Texto fornecido:
----

Propomos uma política global, integrada e participativa da juventude. O Plano Nacional de Juventude será concretizado pela integração de um conjunto de programas e ações que serão executados por diversos ministérios e secretarias.

( Criar a Secretaria Nacional de Juventude, ligada à presidência da república, que se encarregará de articular, coordenar e impulsionar as diretrizes do Plano Nacional de Juventude.

( Promover a integração emergencial dos jovens em situação de risco social em trabalhos de tempo parcial, condicionada à volta para a educação formal ou a alfabetização, no campo e na cidade.

( Desenvolver programas sociais do governo federal em parceria com prefeituras, ONG’s e associações para a prestação de serviços comunitários, culturais e esportivos elencados em nível local.

( Apoiar, através da expansão por todo o país, iniciativas de geração do primeiro emprego.

----

Linhas de dados:
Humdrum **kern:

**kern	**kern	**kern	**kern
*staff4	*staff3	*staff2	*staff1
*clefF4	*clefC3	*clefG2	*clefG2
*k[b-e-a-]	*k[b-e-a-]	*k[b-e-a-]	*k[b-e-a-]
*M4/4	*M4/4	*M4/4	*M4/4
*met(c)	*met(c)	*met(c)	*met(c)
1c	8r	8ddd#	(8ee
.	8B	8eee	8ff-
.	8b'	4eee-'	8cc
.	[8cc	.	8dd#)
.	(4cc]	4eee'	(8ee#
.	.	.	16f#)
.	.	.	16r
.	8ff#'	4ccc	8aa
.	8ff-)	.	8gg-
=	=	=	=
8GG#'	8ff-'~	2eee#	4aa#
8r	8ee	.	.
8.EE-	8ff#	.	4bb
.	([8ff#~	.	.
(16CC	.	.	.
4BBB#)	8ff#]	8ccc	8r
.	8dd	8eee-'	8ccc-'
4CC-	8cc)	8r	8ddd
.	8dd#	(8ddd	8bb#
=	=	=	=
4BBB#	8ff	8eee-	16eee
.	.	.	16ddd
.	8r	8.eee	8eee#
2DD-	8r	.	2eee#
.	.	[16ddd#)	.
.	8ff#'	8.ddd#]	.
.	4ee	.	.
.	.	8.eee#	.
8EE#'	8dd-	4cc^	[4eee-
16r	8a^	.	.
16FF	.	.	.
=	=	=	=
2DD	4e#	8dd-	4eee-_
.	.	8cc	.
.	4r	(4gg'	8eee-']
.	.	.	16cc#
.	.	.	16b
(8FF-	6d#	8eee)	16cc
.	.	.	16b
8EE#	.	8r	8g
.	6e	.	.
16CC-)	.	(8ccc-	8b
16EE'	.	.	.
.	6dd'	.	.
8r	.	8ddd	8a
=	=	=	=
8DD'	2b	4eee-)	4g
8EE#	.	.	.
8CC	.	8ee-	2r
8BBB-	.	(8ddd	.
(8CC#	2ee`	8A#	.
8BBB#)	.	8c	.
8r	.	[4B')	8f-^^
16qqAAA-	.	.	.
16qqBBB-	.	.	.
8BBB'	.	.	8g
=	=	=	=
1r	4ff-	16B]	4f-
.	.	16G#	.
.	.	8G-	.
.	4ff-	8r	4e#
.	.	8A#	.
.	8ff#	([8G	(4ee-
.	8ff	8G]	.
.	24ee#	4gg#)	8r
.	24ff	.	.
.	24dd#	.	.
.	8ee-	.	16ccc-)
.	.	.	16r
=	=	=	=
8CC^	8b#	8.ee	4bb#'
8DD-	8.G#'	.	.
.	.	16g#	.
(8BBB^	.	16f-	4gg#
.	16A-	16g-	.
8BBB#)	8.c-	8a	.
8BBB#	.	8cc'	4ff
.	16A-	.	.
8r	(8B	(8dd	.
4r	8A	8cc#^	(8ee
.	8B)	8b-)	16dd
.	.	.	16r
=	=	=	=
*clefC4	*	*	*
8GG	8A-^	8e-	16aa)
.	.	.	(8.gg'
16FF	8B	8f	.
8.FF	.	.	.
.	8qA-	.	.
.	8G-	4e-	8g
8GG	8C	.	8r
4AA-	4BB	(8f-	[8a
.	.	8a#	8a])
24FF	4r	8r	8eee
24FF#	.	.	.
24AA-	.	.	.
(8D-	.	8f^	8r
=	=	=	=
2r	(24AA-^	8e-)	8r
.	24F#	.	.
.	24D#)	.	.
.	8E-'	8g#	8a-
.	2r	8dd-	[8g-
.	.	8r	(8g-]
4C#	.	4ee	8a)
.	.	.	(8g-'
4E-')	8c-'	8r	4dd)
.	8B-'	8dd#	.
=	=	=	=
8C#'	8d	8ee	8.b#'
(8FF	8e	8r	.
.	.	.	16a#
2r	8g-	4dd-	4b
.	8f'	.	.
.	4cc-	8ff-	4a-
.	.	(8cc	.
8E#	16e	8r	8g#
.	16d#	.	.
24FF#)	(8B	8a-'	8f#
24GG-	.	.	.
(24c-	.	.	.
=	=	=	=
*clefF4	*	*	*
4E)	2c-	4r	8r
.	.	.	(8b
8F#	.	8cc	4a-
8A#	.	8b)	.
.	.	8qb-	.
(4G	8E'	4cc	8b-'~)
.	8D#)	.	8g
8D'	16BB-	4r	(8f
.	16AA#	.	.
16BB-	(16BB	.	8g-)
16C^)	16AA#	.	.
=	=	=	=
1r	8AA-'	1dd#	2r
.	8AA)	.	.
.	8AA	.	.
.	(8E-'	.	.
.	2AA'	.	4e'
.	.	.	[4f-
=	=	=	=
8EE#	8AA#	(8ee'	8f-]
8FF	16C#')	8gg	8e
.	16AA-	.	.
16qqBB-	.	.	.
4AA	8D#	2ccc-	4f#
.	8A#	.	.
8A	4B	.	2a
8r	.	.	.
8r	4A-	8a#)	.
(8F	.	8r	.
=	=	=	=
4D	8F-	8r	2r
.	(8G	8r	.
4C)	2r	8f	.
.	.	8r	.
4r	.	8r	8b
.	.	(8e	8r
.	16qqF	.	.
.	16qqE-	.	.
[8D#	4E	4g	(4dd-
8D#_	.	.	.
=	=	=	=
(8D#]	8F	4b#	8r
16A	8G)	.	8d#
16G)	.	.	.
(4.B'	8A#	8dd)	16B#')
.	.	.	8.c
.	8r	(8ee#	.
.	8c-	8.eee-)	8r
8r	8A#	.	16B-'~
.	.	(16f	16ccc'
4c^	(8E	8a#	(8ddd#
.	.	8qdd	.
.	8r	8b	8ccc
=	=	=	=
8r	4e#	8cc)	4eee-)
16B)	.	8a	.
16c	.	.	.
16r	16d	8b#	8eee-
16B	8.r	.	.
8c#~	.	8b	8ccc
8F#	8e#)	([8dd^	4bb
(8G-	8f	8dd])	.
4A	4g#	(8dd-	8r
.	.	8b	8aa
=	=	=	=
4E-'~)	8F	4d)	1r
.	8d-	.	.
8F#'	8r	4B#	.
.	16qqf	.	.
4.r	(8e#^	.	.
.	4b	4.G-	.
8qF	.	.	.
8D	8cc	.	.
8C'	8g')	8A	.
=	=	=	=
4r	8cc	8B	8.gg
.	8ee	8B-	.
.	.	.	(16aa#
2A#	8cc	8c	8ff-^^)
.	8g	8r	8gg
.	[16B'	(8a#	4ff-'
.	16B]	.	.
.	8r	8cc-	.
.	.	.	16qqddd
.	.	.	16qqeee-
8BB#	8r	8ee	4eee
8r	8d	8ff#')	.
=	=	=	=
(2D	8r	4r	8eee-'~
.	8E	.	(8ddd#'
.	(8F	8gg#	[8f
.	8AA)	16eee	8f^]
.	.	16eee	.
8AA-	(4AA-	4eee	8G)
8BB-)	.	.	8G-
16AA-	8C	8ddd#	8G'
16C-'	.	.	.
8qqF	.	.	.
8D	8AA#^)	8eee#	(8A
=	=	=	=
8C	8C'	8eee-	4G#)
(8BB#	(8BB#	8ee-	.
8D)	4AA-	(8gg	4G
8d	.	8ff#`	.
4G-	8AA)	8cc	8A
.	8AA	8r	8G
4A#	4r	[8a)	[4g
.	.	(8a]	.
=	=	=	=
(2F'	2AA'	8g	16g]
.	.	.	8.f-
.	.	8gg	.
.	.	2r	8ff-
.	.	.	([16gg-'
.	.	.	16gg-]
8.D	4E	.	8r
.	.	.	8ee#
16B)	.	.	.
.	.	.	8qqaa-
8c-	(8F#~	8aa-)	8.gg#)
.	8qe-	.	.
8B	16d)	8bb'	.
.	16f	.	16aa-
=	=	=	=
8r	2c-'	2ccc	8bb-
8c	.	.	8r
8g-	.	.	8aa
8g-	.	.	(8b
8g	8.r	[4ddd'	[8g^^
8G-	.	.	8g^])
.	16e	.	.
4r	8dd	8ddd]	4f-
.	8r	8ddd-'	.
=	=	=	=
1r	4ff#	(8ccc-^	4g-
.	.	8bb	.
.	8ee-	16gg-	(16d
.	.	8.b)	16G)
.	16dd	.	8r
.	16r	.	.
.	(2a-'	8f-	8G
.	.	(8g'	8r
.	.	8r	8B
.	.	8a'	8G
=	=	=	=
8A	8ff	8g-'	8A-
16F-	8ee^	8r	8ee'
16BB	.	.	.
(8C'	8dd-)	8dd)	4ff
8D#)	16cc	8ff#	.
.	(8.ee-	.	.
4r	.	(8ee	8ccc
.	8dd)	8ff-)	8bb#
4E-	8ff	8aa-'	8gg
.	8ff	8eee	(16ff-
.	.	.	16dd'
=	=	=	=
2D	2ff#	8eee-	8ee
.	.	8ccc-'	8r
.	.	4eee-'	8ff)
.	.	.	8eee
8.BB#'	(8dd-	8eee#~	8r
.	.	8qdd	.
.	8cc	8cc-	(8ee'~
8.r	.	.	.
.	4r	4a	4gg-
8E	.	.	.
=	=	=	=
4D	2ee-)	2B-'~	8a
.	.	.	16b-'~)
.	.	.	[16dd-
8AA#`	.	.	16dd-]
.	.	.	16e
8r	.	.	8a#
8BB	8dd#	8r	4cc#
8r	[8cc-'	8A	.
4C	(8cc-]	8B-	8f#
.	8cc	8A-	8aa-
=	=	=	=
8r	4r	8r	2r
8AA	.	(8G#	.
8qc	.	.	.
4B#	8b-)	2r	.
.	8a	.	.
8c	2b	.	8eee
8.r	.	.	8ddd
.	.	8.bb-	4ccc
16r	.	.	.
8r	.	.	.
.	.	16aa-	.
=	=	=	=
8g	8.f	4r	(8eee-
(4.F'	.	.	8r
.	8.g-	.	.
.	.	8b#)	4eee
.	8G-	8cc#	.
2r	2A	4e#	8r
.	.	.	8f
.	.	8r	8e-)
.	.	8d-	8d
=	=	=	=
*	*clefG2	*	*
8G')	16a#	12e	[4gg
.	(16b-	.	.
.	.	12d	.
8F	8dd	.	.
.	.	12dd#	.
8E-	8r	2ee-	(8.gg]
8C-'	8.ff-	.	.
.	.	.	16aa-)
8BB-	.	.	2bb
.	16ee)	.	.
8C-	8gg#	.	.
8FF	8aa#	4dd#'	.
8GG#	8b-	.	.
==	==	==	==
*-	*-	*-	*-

----

Tarefas:
A: Responda com base no texto sobre a política de juventude:
(i) A que instância ficará ligada a Secretaria Nacional de Juventude?
(ii) A que está condicionada a integração emergencial dos jovens em situação de risco social em trabalhos de tempo parcial?
(iii) Em parceria com quem o governo federal desenvolverá programas sociais?
B: Liste os verbos no infinitivo que abrem cada uma das propostas apresentadas depois do primeiro parágrafo do texto sobre a política de juventude.
C: Prossiga com o texto sobre a política de juventude a partir do ponto em que ele termina.
Não é preciso consultar os registros.

Respostas:
A:
(i) À presidência da república.
(ii) À volta para a educação formal ou a alfabetização.
(iii) Com prefeituras, ONG’s e associações.

B: Criar, Promover, Desenvolver, Apoiar

C:
( Capacitar jovens empreendedores sociais, principalmente os que vivem nas próprias comunidades. Com isto se fortalece o terceiro setor abrindo novas possibilidades de trabalho nas ONG’s.

( Oferecer linhas de crédito e microcrédito ao empreendedorismo emergente.

( Articular redes de pequenas e médias empresas para a produção, comercialização e gestão.

( Criar incubadoras de empresas, cooperativas e organizações do terceiro setor, priorizando as áreas de turismo, exportações, programas sociais, saúde e educação.

( Ofertar serviços de consultoria e assessoria para micro, pequenas e médias empresas através das empresas juniores.

( Desenvolvimento de uma rede de apoio para jovens mães solteiras, por meio de redes de pré-escolas, com acompanhamento psicológico e à saúde dos filhos e das mães adolescentes.

( Firmar parcerias entre os estados, municípios e organizações civis de espaços urbanos e rurais para o tratamento de jovens dependentes químicos com atividades produtivas, esportivas e culturais.

( Viabilizar bolsas e alternativas de esporte, escolaridade, recreação, lazer e iniciação profissional para jovens em situação de risco social.

( Criar linhas de financiamento para a produção cultural nas escolas, grupos e associações de jovens.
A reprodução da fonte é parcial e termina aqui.